気付けば両手両足は繋がれていて、鳥籠の中にいた。布を被せられ、周りの状況は分からないが、幼い子供の鳴き声や少し年上くらいの人の騒ぎ声が聞こえたから、オレだけでないのは分かった。子どもの鳴き声は、大人の怒鳴り声で静かになってしまった。バチンって音がしたから、もしかしたら手を上げられたのかもしれない。ガタガタといつオレの所へ誰かが来るかも知れないと震える体を寄せてどれほど経ったか。ガラガラと運ばれる音が、一つまた一つと遠のいていき、周りの声も消えていった。
天馬司(幼少期)
天馬司(幼少期)
(連れていかれる…)
それがわかった。
天馬司(幼少期)
天馬司(幼少期)
(逃げなきゃ行けないのに、)
それができない現状に絶望する。
ギィ、と音を立てて扉が開き、とうとうオレの番が来たのだ。
天馬司(幼少期)
天馬司(幼少期)
(そうだ、それでさっきの所に…)
ぼんやりと思い出した記憶に息を吐き出す。妹はどうしているだろうか。オレを、心配してるだろうな。泣いてしまっているかもしれない。じわじわと視界が滲んで歪んでいく。先程の声が耳の奥で響いていた。
???
『その少年はウチが引き取らせてもらおう』
金持ちの道楽に買われて、どうなるかなんて決まっている。きっともう妹の元へは帰れないだろう。過酷な労働を強いられるのか、何か恐ろしい実験に付き合わされるのか…。

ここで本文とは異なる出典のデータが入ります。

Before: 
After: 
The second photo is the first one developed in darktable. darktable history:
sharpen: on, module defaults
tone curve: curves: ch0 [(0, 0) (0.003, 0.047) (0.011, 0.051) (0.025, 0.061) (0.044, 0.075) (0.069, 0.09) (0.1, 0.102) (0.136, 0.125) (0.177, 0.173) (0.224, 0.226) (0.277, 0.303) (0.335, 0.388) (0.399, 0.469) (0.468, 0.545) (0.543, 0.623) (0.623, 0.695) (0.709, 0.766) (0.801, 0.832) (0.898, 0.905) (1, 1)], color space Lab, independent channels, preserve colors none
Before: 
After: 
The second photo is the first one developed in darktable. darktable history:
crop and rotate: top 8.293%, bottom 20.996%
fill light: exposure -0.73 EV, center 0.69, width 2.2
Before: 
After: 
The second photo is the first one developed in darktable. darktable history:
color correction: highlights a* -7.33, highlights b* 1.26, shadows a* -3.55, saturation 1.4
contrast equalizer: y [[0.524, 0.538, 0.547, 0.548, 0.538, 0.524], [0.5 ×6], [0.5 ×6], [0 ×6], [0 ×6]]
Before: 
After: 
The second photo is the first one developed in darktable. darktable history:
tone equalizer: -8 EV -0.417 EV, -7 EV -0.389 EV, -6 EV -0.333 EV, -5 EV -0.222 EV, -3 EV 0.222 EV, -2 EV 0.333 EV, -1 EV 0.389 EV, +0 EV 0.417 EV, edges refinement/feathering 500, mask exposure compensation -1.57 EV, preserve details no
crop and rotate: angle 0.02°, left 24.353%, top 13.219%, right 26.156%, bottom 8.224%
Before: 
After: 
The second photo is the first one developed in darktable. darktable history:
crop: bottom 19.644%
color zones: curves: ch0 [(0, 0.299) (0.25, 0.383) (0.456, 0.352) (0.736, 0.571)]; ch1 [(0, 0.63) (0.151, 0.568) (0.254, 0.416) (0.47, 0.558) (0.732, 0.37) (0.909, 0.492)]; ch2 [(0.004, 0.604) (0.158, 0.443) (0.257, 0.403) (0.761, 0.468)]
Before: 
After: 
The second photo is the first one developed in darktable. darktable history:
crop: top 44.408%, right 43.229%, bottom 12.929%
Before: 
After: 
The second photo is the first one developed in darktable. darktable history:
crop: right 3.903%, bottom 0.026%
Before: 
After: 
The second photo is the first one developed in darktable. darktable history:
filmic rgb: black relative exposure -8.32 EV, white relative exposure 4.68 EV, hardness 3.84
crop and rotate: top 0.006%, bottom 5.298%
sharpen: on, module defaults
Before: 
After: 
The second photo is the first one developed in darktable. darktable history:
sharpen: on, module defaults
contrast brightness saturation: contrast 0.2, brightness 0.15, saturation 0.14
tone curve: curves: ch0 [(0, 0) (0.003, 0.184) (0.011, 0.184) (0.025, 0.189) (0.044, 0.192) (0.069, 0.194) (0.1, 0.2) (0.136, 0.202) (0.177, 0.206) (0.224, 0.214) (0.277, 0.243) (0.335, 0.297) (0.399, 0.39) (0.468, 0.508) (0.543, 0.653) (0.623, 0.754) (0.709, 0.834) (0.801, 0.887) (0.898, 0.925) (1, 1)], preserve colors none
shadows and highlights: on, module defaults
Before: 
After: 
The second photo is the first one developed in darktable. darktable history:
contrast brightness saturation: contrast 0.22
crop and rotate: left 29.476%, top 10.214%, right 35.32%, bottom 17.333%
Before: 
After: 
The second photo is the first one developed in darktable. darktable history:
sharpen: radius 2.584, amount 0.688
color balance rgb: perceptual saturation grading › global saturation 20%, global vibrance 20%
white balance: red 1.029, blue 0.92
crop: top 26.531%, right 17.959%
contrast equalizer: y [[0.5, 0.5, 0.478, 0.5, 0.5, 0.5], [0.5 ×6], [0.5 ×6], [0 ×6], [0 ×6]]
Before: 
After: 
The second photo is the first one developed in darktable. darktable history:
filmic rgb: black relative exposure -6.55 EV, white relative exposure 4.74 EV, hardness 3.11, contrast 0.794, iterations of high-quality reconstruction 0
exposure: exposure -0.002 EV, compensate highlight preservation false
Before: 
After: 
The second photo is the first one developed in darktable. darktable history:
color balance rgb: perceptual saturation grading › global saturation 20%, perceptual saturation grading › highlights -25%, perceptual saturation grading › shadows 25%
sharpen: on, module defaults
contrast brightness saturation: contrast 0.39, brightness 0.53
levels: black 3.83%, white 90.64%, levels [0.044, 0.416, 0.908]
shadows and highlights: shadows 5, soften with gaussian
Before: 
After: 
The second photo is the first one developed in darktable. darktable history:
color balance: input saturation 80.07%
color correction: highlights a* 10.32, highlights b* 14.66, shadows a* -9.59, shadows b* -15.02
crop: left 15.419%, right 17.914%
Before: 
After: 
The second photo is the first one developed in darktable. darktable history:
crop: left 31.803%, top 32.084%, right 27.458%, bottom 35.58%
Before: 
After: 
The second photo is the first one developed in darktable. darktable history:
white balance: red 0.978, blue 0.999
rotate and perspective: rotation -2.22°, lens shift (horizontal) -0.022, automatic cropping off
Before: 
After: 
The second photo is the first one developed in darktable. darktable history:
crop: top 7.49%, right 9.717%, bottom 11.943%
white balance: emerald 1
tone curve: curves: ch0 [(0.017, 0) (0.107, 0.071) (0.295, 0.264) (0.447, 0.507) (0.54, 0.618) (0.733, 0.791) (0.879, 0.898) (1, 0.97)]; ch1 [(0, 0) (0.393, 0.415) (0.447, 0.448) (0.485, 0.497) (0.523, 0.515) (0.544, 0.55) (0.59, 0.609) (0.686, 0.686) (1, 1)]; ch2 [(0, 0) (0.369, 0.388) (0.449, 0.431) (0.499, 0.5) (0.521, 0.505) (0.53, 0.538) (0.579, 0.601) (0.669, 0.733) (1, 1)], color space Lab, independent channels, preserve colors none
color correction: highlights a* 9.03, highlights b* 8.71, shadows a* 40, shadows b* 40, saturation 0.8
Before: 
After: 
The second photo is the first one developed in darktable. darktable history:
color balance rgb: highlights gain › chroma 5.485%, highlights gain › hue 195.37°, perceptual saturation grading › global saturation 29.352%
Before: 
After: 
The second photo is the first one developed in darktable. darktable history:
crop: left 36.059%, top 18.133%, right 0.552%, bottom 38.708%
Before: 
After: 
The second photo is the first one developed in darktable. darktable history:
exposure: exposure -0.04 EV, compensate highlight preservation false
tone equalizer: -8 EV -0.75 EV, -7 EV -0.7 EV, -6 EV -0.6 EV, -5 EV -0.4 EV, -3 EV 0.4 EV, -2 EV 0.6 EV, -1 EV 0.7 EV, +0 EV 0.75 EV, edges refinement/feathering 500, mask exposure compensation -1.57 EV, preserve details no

きっと給金など貰えないだろう。せめて給金が貰えるのなら、妹へ送れるのに…。ぽたぽたと頬を伝い、縮こませた体に涙が落ちる。
ギィ、と扉の開く音がした。ビクリと体が震え、顔を俯かせる。カツン、カツンという音と、コツコツという音、三人ほどの足音がそれぞれ違う音を立てていた。ガクガクと震える足を必死に抑えようと力を込めるも、意味はなく、カシャンと鎖がひとつ音を立てただけだった。
足音が、籠の前で止まった。バサッと大きな音を立てて布が捲られ、目の前が光で照らされる。怖くて必死に閉じた瞼の向こう側で、籠の戸が開く音と、誰かが中に入ってくる音がした。ギュッと閉じた目を恐る恐る開けば、閉じた拍子に零れた涙が手を濡らす。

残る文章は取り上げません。